J. Wilhelm (1913) “O próprio papa, se notoriamente culpado de heresia, deixaria de ser papa, porque deixaria de ser membro da Igreja.” Catholic Encyclopedia. New York: Encyclopedia Press 1913. 7:261.

Caesar Badii (1921) “c) A lei atualmente em vigor para a eleição do Romano Pontífice reduz-se a estes pontos: …
Excluídos como incapazes de ser validamente eleitos são os seguintes: mulheres, crianças que não chegaram à idade da razão, aqueles que sofrem de insanidade habitual, os não batizados, os hereges e cismáticos….”
Cessação do poder pontifício. Este poder cessa: … (d) Por heresia notória e amplamente divulgada. Um papa publicamente herege não mais seria membro da Igreja; por essa razão, ele não poderia mais ser sua cabeça.” Institutiones Iuris Canonici. Florença: Fiorentina 1921. 160, 165. (Grifos dele.)

Dominic Prümmer (1927) “O poder do Romano Pontífice perde-se: …
(c) Por insanidade perpétua ou por heresia formal. E isso no mínimo provavelmente…
Os autores, com efeito, ensinam comumente que um papa perde o seu poder por heresia certa e notória, mas se tem o direito de duvidar acerca de se este caso é ou não é realmente possível.
Baseando-se na suposição, todavia, de que um papa possa cair em heresia como pessoa particular (pois, como papa, ele não poderia errar na fé, pois seria infalível), vários autores elaboraram diferentes respostas acerca de como ele seria, então, privado de seu poder. Nenhuma das respostas, sem embargo, ultrapassa os limites da probabilidade.” Manuale Iuris Canonci. Fribourg in Briesgau: Herder 1927. 95. (Grifos dele.)

**Dados fornecidos:**
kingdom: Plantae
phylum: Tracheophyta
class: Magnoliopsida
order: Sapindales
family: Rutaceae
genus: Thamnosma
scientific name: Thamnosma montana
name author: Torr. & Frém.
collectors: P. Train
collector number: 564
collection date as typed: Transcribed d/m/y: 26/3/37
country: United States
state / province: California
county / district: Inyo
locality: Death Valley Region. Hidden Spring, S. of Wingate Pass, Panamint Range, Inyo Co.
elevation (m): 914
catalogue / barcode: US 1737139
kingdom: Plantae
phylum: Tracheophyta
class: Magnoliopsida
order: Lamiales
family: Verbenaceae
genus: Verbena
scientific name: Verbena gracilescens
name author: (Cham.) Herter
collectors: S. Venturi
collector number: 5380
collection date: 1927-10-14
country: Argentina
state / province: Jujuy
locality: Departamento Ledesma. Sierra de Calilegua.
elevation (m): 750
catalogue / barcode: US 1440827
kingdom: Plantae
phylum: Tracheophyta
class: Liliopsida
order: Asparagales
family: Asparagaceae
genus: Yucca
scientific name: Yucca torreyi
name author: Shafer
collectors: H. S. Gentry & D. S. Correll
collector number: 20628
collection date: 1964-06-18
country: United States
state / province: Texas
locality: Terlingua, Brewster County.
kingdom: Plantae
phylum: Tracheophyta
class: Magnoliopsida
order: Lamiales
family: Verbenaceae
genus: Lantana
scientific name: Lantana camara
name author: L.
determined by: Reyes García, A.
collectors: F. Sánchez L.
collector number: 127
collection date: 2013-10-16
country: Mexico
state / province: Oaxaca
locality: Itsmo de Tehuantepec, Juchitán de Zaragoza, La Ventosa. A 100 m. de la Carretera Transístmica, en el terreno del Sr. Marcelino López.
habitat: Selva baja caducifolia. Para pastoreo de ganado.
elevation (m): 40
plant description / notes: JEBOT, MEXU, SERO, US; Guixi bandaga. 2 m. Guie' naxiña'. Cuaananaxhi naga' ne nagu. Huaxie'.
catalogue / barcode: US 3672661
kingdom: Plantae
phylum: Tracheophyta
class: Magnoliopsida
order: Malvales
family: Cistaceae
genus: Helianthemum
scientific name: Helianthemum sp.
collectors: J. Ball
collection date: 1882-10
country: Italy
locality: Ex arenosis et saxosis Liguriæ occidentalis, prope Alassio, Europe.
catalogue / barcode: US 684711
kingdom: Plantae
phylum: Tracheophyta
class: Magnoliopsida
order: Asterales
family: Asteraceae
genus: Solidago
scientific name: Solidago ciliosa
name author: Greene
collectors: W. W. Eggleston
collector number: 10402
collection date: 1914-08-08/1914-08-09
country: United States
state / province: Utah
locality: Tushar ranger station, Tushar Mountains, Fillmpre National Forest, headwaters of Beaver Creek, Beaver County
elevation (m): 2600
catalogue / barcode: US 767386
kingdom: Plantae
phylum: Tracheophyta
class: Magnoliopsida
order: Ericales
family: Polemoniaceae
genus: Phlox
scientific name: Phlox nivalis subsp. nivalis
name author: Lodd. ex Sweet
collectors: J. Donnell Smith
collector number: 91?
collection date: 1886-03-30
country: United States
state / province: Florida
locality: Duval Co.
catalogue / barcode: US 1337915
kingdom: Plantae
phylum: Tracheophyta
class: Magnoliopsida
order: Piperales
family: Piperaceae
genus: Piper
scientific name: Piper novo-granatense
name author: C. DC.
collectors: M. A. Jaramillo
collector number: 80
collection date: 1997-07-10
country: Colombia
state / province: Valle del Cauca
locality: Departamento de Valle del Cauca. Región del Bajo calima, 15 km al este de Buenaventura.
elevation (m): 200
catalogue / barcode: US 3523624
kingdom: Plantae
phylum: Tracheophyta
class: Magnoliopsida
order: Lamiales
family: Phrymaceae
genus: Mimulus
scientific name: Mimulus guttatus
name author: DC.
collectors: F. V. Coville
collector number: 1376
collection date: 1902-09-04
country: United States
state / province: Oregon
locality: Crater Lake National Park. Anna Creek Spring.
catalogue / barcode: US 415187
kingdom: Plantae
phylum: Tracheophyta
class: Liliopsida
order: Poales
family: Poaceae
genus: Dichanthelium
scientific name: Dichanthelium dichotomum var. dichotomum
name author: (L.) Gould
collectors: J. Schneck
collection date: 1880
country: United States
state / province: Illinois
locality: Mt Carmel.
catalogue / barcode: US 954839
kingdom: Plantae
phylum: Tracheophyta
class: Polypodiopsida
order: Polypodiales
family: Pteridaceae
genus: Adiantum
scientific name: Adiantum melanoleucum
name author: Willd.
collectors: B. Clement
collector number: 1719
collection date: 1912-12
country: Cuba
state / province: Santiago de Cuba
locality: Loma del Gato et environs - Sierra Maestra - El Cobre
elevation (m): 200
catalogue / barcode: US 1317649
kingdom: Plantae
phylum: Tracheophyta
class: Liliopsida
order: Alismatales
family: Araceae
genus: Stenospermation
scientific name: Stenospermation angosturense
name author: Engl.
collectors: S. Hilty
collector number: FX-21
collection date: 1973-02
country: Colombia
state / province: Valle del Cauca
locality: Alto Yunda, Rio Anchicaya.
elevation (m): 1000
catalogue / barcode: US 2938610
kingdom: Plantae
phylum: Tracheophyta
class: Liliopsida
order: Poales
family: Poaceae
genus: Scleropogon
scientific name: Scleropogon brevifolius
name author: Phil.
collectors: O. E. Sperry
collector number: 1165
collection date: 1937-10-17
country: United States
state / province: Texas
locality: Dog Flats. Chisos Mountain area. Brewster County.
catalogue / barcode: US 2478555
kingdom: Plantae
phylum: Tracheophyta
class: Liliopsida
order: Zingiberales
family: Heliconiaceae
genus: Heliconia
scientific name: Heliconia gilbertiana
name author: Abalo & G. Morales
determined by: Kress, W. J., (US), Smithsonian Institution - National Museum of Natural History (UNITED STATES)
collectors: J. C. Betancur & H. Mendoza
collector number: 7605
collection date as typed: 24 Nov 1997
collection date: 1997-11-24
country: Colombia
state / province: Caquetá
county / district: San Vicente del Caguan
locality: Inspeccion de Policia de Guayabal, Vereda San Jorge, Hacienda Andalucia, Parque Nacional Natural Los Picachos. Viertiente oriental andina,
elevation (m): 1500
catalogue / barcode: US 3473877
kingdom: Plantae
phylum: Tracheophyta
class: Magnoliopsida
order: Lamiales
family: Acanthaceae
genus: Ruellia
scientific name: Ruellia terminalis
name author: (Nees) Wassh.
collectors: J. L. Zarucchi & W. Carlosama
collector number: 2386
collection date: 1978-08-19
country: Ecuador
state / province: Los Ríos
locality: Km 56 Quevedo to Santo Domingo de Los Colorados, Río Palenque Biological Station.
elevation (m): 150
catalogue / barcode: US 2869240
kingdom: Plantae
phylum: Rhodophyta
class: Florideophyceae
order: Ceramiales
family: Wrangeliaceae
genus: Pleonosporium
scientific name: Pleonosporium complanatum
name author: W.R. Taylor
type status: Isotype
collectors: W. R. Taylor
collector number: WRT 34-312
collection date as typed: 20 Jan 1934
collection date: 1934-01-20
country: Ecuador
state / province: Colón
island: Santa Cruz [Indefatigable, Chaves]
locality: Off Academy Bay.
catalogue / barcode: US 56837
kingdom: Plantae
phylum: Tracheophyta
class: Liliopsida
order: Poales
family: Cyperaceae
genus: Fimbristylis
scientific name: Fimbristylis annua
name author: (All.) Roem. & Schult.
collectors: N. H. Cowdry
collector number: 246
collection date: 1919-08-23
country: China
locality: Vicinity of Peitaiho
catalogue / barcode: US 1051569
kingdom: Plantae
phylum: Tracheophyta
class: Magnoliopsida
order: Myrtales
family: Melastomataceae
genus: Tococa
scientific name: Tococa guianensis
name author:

**Tarefas:**
A. Responda com base no texto sobre o papa e a heresia:
(i) Segundo a citação de J. Wilhelm, por que um papa notoriamente culpado de heresia deixaria de ser papa?
(ii) Em que cidade foi publicada a obra Institutiones Iuris Canonici?
(iii) Segundo Dominic Prümmer, por que o papa, enquanto papa, não poderia errar na fé?
B. Reproduza sem nenhuma alteração as linhas da listagem que vão da linha que contém "name author: Abalo & G. Morales" até a linha que contém "genus: Ruellia", incluindo as duas.

**Soluções:**
A.
(i) Porque deixaria de ser membro da Igreja.
(ii) Em Florença.
(iii) Porque seria infalível.

B.
name author: Abalo & G. Morales
determined by: Kress, W. J., (US), Smithsonian Institution - National Museum of Natural History (UNITED STATES)
collectors: J. C. Betancur & H. Mendoza
collector number: 7605
collection date as typed: 24 Nov 1997
collection date: 1997-11-24
country: Colombia
state / province: Caquetá
county / district: San Vicente del Caguan
locality: Inspeccion de Policia de Guayabal, Vereda San Jorge, Hacienda Andalucia, Parque Nacional Natural Los Picachos. Viertiente oriental andina,
elevation (m): 1500
catalogue / barcode: US 3473877
kingdom: Plantae
phylum: Tracheophyta
class: Magnoliopsida
order: Lamiales
family: Acanthaceae
genus: Ruellia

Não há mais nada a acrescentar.